• _DATA_

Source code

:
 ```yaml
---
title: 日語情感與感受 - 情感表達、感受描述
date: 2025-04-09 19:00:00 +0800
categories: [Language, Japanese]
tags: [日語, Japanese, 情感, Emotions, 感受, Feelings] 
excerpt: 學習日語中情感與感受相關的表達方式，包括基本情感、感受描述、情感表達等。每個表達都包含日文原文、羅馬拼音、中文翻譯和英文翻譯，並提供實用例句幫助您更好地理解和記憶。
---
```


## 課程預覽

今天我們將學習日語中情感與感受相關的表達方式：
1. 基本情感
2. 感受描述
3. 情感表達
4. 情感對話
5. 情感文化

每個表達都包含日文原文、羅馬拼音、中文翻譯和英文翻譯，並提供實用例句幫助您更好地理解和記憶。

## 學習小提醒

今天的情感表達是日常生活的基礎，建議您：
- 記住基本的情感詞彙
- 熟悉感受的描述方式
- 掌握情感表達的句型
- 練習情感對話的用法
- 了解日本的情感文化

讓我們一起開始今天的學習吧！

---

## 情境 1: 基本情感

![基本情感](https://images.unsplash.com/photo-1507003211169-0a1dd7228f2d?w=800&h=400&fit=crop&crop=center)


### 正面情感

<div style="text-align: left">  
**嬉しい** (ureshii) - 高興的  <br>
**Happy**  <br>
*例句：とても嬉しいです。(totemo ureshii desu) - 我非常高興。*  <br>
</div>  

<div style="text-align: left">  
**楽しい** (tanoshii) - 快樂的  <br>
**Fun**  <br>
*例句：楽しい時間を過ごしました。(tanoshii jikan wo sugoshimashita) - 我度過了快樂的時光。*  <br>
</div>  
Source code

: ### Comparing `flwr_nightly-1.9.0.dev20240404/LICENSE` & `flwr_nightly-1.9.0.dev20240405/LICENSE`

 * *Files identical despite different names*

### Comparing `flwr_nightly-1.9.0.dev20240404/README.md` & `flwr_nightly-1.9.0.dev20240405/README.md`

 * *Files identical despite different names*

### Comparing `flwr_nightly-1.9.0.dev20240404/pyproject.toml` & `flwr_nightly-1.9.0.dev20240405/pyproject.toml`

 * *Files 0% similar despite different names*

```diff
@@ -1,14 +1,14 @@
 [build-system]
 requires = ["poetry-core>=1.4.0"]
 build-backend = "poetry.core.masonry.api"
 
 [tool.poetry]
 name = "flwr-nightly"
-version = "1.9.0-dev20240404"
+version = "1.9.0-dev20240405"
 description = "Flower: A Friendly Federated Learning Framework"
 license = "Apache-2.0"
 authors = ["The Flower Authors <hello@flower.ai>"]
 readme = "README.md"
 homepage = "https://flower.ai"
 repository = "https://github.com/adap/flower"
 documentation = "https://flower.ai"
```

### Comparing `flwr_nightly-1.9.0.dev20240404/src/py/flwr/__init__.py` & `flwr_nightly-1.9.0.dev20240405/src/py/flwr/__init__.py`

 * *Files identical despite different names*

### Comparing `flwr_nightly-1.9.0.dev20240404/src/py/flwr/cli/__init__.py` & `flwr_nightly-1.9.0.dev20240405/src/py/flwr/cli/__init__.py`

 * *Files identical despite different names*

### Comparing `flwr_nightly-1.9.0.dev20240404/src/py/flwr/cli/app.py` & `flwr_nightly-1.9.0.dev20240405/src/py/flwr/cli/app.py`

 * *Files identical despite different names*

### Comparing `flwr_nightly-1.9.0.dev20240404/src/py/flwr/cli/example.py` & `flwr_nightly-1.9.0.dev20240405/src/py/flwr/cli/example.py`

• _PROBLEM STATEMENT_
Scan the data above for the word "poetry" and report every line where it is found.

• _SOLUTION FOR THIS TASK_
 requires = ["poetry-core>=1.4.0"]
 build-backend = "poetry.core.masonry.api"
 [tool.poetry]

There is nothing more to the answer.